= Activity 1 =
Can you repeat the passage on marital trusts word for word, starting at "Forbes’ recent article" and ending at "their estate lower."?

= Selected passage =
Marital Trusts have multiple Benefits

Marital trusts have multiple benefits for beneficiaries, including asset allocation and tax benefits.  They are worth looking at in your estate plan.

Forbes’ recent article entitled “Guide To Marital Trusts” says that a marital trust is an irrevocable trust that allows you to transfer a deceased spouse’s assets to the surviving spouse without paying any taxes. The trust also protects assets from creditors and future spouses that the surviving spouse may encounter.

When the surviving spouse dies, the assets in the trust aren’t included as part of their estate. That will keep the taxes on their estate lower.

There are three parties involved in setting up, maintaining and ultimately passing along the trust, including a grantor, who is the person who establishes the trust; the trustee, who’s the person or organization that manages the trust and its assets; and the beneficiary. That’s the person who will eventually receive the assets in the trust, once the grantor dies.

A marital trust also involves the principal, which are assets initially put into the trust.

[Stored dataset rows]
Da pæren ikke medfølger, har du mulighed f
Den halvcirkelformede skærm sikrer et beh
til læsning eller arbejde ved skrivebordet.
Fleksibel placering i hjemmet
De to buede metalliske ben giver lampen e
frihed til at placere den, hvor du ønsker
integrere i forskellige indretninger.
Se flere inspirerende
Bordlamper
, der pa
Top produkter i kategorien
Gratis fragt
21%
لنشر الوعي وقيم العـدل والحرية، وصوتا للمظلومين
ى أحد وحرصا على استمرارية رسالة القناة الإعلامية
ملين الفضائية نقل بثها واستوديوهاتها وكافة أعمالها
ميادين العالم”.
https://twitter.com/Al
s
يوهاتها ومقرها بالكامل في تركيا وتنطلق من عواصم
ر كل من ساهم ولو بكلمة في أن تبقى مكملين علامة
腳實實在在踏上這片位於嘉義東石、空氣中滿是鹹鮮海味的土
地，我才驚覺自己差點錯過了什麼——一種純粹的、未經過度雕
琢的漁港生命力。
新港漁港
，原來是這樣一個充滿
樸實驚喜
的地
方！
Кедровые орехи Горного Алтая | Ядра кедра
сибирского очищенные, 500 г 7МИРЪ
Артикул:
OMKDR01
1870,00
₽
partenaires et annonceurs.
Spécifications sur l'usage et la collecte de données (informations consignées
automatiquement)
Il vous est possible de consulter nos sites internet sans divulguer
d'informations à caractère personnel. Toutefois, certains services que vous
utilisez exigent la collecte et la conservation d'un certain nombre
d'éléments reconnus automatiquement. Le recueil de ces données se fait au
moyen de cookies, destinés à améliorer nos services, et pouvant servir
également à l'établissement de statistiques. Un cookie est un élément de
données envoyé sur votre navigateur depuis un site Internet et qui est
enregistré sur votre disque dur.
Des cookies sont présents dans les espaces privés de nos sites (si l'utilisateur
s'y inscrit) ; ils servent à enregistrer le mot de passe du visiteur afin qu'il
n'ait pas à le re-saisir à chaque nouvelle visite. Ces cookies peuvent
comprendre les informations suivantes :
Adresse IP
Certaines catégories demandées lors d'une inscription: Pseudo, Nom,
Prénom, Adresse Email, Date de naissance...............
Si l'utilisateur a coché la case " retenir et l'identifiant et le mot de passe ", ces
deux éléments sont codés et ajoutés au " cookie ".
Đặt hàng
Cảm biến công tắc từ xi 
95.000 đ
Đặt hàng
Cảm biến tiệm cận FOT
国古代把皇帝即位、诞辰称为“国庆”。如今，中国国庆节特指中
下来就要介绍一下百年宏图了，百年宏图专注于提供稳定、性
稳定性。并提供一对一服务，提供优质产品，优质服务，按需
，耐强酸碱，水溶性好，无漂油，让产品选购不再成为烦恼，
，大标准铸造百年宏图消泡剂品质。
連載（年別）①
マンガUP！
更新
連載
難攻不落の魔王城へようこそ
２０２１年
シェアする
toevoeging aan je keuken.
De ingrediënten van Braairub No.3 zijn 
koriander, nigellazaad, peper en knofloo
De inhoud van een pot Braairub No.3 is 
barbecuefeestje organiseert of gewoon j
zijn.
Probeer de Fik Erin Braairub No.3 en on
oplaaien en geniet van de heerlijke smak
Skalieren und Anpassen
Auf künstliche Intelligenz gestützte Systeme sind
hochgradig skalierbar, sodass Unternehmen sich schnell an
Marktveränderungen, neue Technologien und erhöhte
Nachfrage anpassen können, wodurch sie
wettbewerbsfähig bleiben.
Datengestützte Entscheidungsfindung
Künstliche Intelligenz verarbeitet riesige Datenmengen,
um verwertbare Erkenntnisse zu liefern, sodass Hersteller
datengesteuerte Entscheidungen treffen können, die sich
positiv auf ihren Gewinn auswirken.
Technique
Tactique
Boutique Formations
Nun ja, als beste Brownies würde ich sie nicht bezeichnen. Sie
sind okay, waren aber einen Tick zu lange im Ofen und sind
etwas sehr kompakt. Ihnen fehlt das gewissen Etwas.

= Activity 2 =
Can you extract every line in the rows that contains the string "services"? The match is case-sensitive.

= Result 1 =
Forbes’ recent article entitled “Guide To Marital Trusts” says that a marital trust is an irrevocable trust that allows you to transfer a deceased spouse’s assets to the surviving spouse without paying any taxes. The trust also protects assets from creditors and future spouses that the surviving spouse may encounter.

When the surviving spouse dies, the assets in the trust aren’t included as part of their estate. That will keep the taxes on their estate lower.

= Result 2 =
d'informations à caractère personnel. Toutefois, certains services que vous
moyen de cookies, destinés à améliorer nos services, et pouvant servir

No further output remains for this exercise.